No estado sulista, o reverendo Raphael Warnock, que é preto, como cerca de 25% dos moradores da zona rural da Geórgia, ensaiou algo semelhante, com bem menos recursos, na disputa apertada para o Senado há dois anos. Venceu por 97 mil votos. Sua campanha era comandada pelo mesmo Quentin Fulks, agora um dos líderes nacionais da de Kamala-Walz.

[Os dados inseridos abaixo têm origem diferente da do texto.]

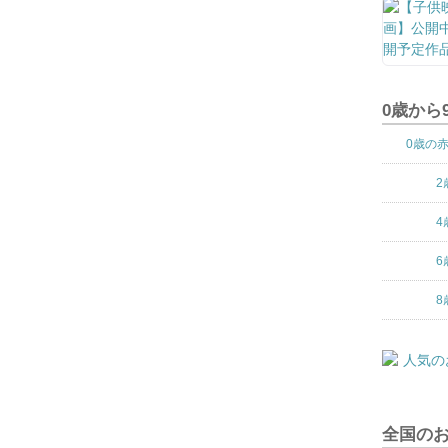
0歳から
0歳の
2
4
6
8
全国の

“Aprendemos que aparecer naqueles locais e, a partir daí, abrir um comitê, modesto que seja, diminui em até 10 pontos percentuais as margens de vitória do adversário”, contou o estrategista ao site Politico. O ônibus tem sete paradas obrigatórias, nos novos escritórios de campanha criados pós-convencão, com 50 funcionários contratados.
Fulks conta que o ônibus pintado com a frase “Uma nova maneira de se seguir em frente” irá em seguida passear com os candidatos pelas zonas rurais da Pensilvânia (onde os governadores Josh Shapiro e o senador John Fetterman se beneficiaram de estratégias semelhantes) e da Carolina do Norte. O périplo sempre termina com um discurso em uma cidade maior, para mobilizar a base, como Savannah nesta quinta-feira.

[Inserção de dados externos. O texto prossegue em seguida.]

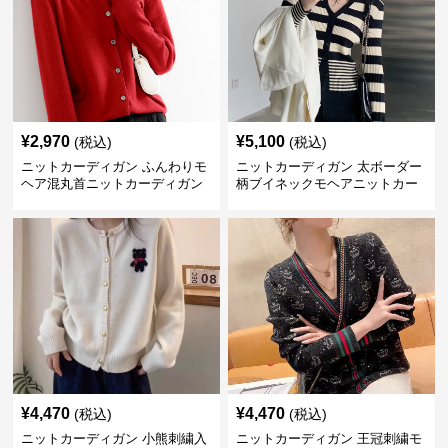
¥
2,970
¥
5,100
(税込)
(税込)
ニットカーディガン ふんわりモ
ニットカーディガン 太ボーダー
ヘア混丸首ニットカーディガン
柄ブイネックモヘアニットカー
ディガン
¥
4,470
¥
4,470
(税込)
(税込)
ニットカーディガン 小熊刺繍入
ニットカーディガン 王冠刺繍モ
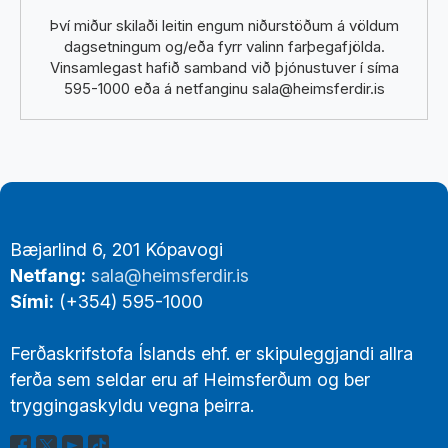
Því miður skilaði leitin engum niðurstöðum á völdum
dagsetningum og/eða fyrr valinn farþegafjölda.
Vinsamlegast hafið samband við þjónustuver í síma
595-1000 eða á netfanginu sala@heimsferdir.is
Footer
Bæjarlind 6, 201 Kópavogi
Links
Netfang:
sala@heimsferdir.is
Sími:
(+354) 595-1000
Ferðaskrifstofa Íslands ehf. er skipuleggjandi allra
ferða sem seldar eru af Heimsferðum og ber
tryggingaskyldu vegna þeirra.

A Carolina do Norte é importante pois tem características demográficas similares à da Geórgia e oferece outros preciosos 16 votos no Colégio Eleitoral, conquistados por Obama em 2008 mas que Biden não levou em 2020. Há quatro anos, Trump venceu no estado sulista por apenas 1,34 ponto percentual
A rede NBC fez as contas e comparou as duas disputas no detalhe: há 17 distritos eleitorais com população negra de pelo menos 35% do total, boa parte vivendo em zonas rurais. Nestes, Obama venceu com vantagem de 15,5 pontos percentuais, enquanto a margem de Biden foi de 11,2. Ou seja, é a redução da margem de vitória nas áreas republicanas, estúpido, diria o estrategista democrata James Carville, que cunhou a frase-símbolo da vitória de Bill Clinton em 1992 com a economia como mote. Ou, em português claro, todo político, creem, precisa ir aonde o eleitor está.